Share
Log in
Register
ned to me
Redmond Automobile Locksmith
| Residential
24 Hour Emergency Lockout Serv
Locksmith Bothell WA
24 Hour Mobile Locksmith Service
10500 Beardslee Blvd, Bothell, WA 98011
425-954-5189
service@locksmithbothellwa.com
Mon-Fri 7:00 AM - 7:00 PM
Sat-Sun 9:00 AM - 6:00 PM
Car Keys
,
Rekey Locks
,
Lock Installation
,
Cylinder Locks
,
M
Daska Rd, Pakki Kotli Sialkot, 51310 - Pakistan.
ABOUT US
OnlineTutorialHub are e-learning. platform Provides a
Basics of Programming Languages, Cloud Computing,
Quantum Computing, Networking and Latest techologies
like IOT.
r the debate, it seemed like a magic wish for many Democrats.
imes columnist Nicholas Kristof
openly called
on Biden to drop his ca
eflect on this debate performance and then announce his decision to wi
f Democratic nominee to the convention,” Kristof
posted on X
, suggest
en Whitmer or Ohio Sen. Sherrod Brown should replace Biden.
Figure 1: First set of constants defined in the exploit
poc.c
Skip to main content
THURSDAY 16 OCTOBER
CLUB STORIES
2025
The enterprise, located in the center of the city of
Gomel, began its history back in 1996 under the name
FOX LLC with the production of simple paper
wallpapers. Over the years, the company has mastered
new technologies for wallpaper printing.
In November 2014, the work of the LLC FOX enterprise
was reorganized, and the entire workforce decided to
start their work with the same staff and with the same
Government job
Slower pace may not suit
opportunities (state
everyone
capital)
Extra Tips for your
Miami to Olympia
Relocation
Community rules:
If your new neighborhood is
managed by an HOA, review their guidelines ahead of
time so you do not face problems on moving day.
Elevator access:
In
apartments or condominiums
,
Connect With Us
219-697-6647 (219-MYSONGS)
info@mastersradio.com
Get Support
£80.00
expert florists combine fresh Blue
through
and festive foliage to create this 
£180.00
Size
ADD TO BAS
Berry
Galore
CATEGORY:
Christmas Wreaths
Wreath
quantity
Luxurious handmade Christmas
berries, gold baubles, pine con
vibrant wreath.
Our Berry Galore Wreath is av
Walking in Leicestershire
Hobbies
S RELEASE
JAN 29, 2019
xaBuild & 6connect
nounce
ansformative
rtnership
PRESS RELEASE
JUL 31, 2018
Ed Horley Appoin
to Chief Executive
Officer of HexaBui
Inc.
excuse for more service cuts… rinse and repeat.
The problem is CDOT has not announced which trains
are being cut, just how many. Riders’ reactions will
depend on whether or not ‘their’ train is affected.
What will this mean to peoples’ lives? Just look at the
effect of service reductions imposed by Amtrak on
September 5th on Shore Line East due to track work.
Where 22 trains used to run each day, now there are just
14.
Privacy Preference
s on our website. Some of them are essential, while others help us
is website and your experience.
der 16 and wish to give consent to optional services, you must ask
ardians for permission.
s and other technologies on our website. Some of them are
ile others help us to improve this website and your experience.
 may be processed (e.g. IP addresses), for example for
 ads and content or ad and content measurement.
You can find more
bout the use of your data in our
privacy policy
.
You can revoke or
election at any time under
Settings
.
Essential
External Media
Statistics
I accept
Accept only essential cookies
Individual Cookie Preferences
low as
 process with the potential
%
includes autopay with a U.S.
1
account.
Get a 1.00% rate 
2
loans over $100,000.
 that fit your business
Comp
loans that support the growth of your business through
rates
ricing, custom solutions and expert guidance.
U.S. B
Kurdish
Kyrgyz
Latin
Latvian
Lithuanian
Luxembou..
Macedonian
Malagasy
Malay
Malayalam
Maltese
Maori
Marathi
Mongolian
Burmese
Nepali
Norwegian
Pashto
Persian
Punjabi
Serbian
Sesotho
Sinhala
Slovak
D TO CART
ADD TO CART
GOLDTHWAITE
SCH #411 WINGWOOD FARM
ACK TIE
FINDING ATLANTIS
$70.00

********

## Task requirements
Find every line of the data above that holds the word "website", then state how many there are and nothing else.

## Solution for this problem
4